• _Activity_: Update the entries below by changing every "GoodbyeDPI" to "DPI Bypass Tool" and leaving all other text unchanged.

• _Extracted records_:
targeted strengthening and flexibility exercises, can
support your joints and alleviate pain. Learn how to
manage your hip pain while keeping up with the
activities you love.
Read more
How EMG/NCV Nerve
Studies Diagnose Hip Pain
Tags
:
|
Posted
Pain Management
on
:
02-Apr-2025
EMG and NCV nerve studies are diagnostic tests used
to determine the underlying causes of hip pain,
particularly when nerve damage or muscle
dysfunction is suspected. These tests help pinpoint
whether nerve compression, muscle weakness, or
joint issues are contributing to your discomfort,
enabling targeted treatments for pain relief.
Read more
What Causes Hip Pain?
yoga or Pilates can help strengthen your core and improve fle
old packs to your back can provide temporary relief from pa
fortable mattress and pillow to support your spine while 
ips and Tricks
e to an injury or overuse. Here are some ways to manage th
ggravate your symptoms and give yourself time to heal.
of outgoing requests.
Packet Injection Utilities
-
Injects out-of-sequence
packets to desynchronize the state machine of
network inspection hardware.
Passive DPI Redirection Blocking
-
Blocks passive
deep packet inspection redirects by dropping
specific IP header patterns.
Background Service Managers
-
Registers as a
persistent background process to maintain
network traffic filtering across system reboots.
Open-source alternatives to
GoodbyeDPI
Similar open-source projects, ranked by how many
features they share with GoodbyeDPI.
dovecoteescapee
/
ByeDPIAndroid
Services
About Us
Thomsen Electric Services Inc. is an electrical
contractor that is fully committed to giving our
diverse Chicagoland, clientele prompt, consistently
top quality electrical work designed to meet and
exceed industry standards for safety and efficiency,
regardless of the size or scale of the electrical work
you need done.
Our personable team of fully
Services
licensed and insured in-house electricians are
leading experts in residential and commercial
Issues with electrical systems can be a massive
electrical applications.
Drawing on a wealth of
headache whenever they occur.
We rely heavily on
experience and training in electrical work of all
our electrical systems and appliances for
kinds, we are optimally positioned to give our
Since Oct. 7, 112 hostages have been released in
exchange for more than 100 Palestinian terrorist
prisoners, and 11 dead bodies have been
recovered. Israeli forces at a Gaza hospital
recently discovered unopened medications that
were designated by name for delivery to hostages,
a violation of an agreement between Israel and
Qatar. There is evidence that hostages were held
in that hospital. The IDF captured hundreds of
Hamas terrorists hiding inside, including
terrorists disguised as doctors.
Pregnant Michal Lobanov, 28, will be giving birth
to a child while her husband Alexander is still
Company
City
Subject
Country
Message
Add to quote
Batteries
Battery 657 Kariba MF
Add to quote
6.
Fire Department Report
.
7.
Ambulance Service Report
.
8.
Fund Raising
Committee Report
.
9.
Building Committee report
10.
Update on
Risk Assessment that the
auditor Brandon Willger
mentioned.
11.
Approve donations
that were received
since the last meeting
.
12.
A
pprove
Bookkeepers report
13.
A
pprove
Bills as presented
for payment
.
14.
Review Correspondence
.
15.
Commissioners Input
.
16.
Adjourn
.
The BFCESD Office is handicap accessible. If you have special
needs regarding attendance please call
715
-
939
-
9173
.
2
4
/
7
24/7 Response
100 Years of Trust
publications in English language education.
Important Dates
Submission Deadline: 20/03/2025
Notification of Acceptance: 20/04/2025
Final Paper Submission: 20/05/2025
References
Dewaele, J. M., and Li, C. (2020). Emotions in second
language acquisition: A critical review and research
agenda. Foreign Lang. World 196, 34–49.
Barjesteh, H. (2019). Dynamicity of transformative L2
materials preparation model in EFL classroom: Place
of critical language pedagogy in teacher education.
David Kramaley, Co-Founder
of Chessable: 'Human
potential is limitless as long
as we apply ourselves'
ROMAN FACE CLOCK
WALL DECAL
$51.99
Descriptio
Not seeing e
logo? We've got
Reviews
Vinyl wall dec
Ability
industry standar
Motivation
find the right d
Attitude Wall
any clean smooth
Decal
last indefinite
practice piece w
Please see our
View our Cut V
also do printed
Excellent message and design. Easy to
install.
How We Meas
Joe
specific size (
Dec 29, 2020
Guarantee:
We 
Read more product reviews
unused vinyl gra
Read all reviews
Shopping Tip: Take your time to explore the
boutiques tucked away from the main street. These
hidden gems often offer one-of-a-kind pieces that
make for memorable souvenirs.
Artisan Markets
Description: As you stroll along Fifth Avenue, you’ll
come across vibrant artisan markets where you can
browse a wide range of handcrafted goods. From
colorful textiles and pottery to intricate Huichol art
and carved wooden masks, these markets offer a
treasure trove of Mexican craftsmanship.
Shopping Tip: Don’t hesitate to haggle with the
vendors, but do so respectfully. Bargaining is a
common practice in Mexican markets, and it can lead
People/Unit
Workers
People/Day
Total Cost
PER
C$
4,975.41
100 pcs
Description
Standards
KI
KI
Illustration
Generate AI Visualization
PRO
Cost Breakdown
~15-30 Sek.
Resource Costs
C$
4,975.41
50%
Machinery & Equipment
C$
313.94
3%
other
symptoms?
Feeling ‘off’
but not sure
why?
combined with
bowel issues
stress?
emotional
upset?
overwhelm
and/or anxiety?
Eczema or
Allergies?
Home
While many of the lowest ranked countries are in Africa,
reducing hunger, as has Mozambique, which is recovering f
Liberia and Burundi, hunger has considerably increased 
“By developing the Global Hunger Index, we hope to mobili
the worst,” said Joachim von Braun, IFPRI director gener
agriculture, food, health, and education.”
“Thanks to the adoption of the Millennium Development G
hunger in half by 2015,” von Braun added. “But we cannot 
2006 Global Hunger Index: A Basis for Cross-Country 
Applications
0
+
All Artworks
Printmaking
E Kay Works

• _Answer to this exercise_:
targeted strengthening and flexibility exercises, can
support your joints and alleviate pain. Learn how to
manage your hip pain while keeping up with the
activities you love.
Read more
How EMG/NCV Nerve
Studies Diagnose Hip Pain
Tags
:
|
Posted
Pain Management
on
:
02-Apr-2025
EMG and NCV nerve studies are diagnostic tests used
to determine the underlying causes of hip pain,
particularly when nerve damage or muscle
dysfunction is suspected. These tests help pinpoint
whether nerve compression, muscle weakness, or
joint issues are contributing to your discomfort,
enabling targeted treatments for pain relief.
Read more
What Causes Hip Pain?
yoga or Pilates can help strengthen your core and improve fle
old packs to your back can provide temporary relief from pa
fortable mattress and pillow to support your spine while 
ips and Tricks
e to an injury or overuse. Here are some ways to manage th
ggravate your symptoms and give yourself time to heal.
of outgoing requests.
Packet Injection Utilities
-
Injects out-of-sequence
packets to desynchronize the state machine of
network inspection hardware.
Passive DPI Redirection Blocking
-
Blocks passive
deep packet inspection redirects by dropping
specific IP header patterns.
Background Service Managers
-
Registers as a
persistent background process to maintain
network traffic filtering across system reboots.
Open-source alternatives to
DPI Bypass Tool
Similar open-source projects, ranked by how many
features they share with DPI Bypass Tool.
dovecoteescapee
/
ByeDPIAndroid
Services
About Us
Thomsen Electric Services Inc. is an electrical
contractor that is fully committed to giving our
diverse Chicagoland, clientele prompt, consistently
top quality electrical work designed to meet and
exceed industry standards for safety and efficiency,
regardless of the size or scale of the electrical work
you need done.
Our personable team of fully
Services
licensed and insured in-house electricians are
leading experts in residential and commercial
Issues with electrical systems can be a massive
electrical applications.
Drawing on a wealth of
headache whenever they occur.
We rely heavily on
experience and training in electrical work of all
our electrical systems and appliances for
kinds, we are optimally positioned to give our
Since Oct. 7, 112 hostages have been released in
exchange for more than 100 Palestinian terrorist
prisoners, and 11 dead bodies have been
recovered. Israeli forces at a Gaza hospital
recently discovered unopened medications that
were designated by name for delivery to hostages,
a violation of an agreement between Israel and
Qatar. There is evidence that hostages were held
in that hospital. The IDF captured hundreds of
Hamas terrorists hiding inside, including
terrorists disguised as doctors.
Pregnant Michal Lobanov, 28, will be giving birth
to a child while her husband Alexander is still
Company
City
Subject
Country
Message
Add to quote
Batteries
Battery 657 Kariba MF
Add to quote
6.
Fire Department Report
.
7.
Ambulance Service Report
.
8.
Fund Raising
Committee Report
.
9.
Building Committee report
10.
Update on
Risk Assessment that the
auditor Brandon Willger
mentioned.
11.
Approve donations
that were received
since the last meeting
.
12.
A
pprove
Bookkeepers report
13.
A
pprove
Bills as presented
for payment
.
14.
Review Correspondence
.
15.
Commissioners Input
.
16.
Adjourn
.
The BFCESD Office is handicap accessible. If you have special
needs regarding attendance please call
715
-
939
-
9173
.
2
4
/
7
24/7 Response
100 Years of Trust
publications in English language education.
Important Dates
Submission Deadline: 20/03/2025
Notification of Acceptance: 20/04/2025
Final Paper Submission: 20/05/2025
References
Dewaele, J. M., and Li, C. (2020). Emotions in second
language acquisition: A critical review and research
agenda. Foreign Lang. World 196, 34–49.
Barjesteh, H. (2019). Dynamicity of transformative L2
materials preparation model in EFL classroom: Place
of critical language pedagogy in teacher education.
David Kramaley, Co-Founder
of Chessable: 'Human
potential is limitless as long
as we apply ourselves'
ROMAN FACE CLOCK
WALL DECAL
$51.99
Descriptio
Not seeing e
logo? We've got
Reviews
Vinyl wall dec
Ability
industry standar
Motivation
find the right d
Attitude Wall
any clean smooth
Decal
last indefinite
practice piece w
Please see our
View our Cut V
also do printed
Excellent message and design. Easy to
install.
How We Meas
Joe
specific size (
Dec 29, 2020
Guarantee:
We 
Read more product reviews
unused vinyl gra
Read all reviews
Shopping Tip: Take your time to explore the
boutiques tucked away from the main street. These
hidden gems often offer one-of-a-kind pieces that
make for memorable souvenirs.
Artisan Markets
Description: As you stroll along Fifth Avenue, you’ll
come across vibrant artisan markets where you can
browse a wide range of handcrafted goods. From
colorful textiles and pottery to intricate Huichol art
and carved wooden masks, these markets offer a
treasure trove of Mexican craftsmanship.
Shopping Tip: Don’t hesitate to haggle with the
vendors, but do so respectfully. Bargaining is a
common practice in Mexican markets, and it can lead
People/Unit
Workers
People/Day
Total Cost
PER
C$
4,975.41
100 pcs
Description
Standards
KI
KI
Illustration
Generate AI Visualization
PRO
Cost Breakdown
~15-30 Sek.
Resource Costs
C$
4,975.41
50%
Machinery & Equipment
C$
313.94
3%
other
symptoms?
Feeling ‘off’
but not sure
why?
combined with
bowel issues
stress?
emotional
upset?
overwhelm
and/or anxiety?
Eczema or
Allergies?
Home
While many of the lowest ranked countries are in Africa,
reducing hunger, as has Mozambique, which is recovering f
Liberia and Burundi, hunger has considerably increased 
“By developing the Global Hunger Index, we hope to mobili
the worst,” said Joachim von Braun, IFPRI director gener
agriculture, food, health, and education.”
“Thanks to the adoption of the Millennium Development G
hunger in half by 2015,” von Braun added. “But we cannot 
2006 Global Hunger Index: A Basis for Cross-Country 
Applications
0
+
All Artworks
Printmaking
E Kay Works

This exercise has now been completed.